Już nie tylko seniorzy
— Samotni seniorzy to osoby, które zawsze były podopiecznymi Banku Żywności. Niestety ich liczba nie maleje. Ale badania i nasza codzienna praktyka pokazują, że ostatnio młode rodziny, zwłaszcza samotni rodzice, którzy wychowują dzieci lub osoby, które mają w rodzinie kogoś niepełnosprawnego, także przychodzą do Banku Żywności i proszą o wsparcie. Kolejny powód, dlaczego młodzi ludzie się do nas zgłaszają, to oczywiście wzrost stóp procentowych. Więcej też młodych osób spotyka się z niespodziewanymi problemami zdrowotnymi lub utratą pracy. Ma to najczęściej miejsce wśród tych, którzy wykonują pracę niewykwalifikowaną — mówi „Kurierowi Wileńskiemu” Miglė Petronytė, kierowniczka działu komunikacji Banku Żywności.

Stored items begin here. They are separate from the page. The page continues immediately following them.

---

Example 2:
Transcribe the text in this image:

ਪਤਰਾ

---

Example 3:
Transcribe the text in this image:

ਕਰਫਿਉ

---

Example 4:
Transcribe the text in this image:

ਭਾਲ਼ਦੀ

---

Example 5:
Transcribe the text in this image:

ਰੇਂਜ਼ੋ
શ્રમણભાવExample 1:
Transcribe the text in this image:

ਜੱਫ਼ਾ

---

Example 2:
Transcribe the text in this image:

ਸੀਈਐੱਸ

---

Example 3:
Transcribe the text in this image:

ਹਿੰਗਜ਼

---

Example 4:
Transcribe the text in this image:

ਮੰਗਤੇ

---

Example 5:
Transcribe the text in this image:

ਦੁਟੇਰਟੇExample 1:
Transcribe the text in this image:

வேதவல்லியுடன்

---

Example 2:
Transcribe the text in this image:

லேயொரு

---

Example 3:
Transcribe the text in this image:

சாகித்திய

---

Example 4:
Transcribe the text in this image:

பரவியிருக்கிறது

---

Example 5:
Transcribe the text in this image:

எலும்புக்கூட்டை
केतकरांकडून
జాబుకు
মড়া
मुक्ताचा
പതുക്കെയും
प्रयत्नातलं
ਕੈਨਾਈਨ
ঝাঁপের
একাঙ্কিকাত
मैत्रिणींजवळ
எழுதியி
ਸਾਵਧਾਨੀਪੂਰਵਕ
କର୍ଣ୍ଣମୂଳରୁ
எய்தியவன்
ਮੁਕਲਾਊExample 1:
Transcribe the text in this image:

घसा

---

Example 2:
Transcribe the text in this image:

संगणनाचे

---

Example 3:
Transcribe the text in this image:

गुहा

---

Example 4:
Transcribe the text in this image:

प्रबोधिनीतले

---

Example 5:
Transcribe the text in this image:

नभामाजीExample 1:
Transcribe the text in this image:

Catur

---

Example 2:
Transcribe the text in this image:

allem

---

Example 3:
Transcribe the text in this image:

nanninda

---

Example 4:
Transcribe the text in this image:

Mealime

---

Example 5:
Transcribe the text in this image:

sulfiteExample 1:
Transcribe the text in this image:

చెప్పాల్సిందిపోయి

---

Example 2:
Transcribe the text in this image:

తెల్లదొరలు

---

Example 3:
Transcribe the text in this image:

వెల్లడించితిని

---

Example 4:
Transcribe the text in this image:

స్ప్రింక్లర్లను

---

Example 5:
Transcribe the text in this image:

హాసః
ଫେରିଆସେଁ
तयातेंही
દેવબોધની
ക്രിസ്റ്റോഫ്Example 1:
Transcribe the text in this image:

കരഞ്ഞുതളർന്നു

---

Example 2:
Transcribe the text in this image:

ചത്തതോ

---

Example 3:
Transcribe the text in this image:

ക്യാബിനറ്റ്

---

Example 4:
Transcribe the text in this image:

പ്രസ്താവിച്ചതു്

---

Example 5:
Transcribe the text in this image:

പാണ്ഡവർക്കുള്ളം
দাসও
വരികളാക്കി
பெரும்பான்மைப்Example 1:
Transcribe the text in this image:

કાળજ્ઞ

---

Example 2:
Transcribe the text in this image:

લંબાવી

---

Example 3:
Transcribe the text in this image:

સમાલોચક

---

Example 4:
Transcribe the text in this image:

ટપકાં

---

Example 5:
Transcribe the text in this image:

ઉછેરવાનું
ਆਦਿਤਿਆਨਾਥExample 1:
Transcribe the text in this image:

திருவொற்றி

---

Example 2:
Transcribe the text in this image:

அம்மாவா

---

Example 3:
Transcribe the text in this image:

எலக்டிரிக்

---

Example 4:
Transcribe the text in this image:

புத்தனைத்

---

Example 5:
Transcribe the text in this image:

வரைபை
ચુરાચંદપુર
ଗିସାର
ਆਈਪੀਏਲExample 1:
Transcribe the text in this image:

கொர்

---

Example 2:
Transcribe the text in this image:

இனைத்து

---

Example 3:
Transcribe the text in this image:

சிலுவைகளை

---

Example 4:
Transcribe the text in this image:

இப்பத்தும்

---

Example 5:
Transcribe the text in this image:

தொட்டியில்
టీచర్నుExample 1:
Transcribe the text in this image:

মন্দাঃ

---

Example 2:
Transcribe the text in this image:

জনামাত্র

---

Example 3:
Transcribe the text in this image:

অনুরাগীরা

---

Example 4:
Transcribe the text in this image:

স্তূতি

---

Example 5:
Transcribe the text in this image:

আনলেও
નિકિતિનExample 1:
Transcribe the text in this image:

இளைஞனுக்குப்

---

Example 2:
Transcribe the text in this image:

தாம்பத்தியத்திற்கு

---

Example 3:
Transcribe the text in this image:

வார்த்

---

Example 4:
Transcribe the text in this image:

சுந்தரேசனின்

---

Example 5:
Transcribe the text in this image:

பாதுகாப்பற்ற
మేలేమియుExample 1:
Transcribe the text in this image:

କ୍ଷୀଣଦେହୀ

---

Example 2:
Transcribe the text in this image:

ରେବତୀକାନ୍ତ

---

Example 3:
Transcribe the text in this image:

Czytaj więcej: Wolontariat coraz bardziej popularny
Stopy procentowe
Jak mówi, rosnące ceny żywności przyczyniły się również do wzrostu liczby osób, których nie stać zakup jedzenia. Chociaż ekonomiści twierdzą, że ceny żywności ustabilizowały się, a nawet spadły, koszyk najtańszych produktów, które są kupowane głównie przez osoby, które z trudem wiążą koniec z końcem, z pewnością nie powrócił do normy. Wręcz przeciwnie — niektóre zboża stały się droższe, w związku z czym zdrożały też towary, w których produkcji wykorzystuje się zboże.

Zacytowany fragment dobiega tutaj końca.